Michal ‘Krizo’ Krizanek Exhibits Off Brutal Olympia Prep Leg Exercise


2026 IFBB Pittsburgh Professional winner, Michal “Krizo” Krizanek is understood for his vascular look on stage, however he’s at the moment using the facility in his pins whereas bulking up for the 2026 Mr. Olympia ultimate. And, in a just lately shared video, the Slovakian bodybuilder illustrated his insane leg power whereas leaving all of it within the gymnasium.

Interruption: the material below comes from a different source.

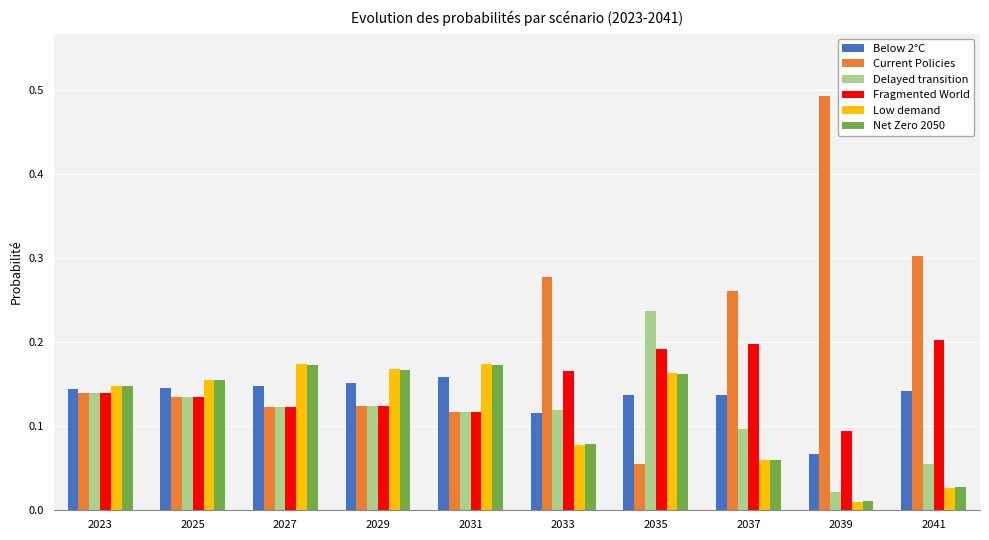

At how many categories does at least one series exceed 0?

10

Three months out from bodybuilding’s most prestigious present, Krizo is bulking up for brilliance in Las Vegas. “Off season leg day,” he defined in a latest Instagram reel, revealing the epic effort that he locations on a super-stacked smith machine.

Executing a deep squat throughout the detrimental section, Krizo was then in a position to crush his quads, glutes, adductors, and core as he powered-up the quite a few weighted plates. “Avoid wasting muscular tissues for the remainder of us,” wrote one impressed IG follower as Krizanek repped it out.

Michal Krizanek Reveals His Olympia Prep Leg Exercise

Bodybuilding followers are excited to see Krizo’s progress, as he’s on the comeback path following his debut efficiency within the Open class on the 2023 Mr. Olympia occasion, the place he earned a powerful seventh place. Since then, the powerhouse has topped The British Grand Prix Professional in 2025, and the Pittsburgh Professional in Might of this yr, stamping his ticket to Sin Metropolis in order that he can share the stage with the present Mr. Olympia, Derek Lunsford.

Michal “Krizo” Krizanek’s Machine-Based mostly Leg Day

Right here’s the total session:

  • Smith Machine Again Squat
  • Hack Squat
  • Standing Leg Curl Machine
  • Mendacity Hamstring Curl Machine

How Krizo Builds Large Quads and Hamstrings

After pre-exhausting his legs with these tremendous heavy smith machine squats, Krizo continued to make the most of machines as a way to isolate his muscular tissues and cut back the load on the stabilizing muscular tissues. The elite bodybuilder adopted up with the hack squat for additional quad dominance, and to a lesser extent, his calves, whereas the leg curls (each standing any mendacity) hit the hamstrings, glutes, and calves for an effecting leg exercise.

Whereas the calves usually are not the goal muscle in these workouts, count on them to really feel the burn type cumulative use. To finish this session successfully, purpose for a weight that you would be able to carry for 8 to 12 reps and repeat for 3 units to hit hypotrophy.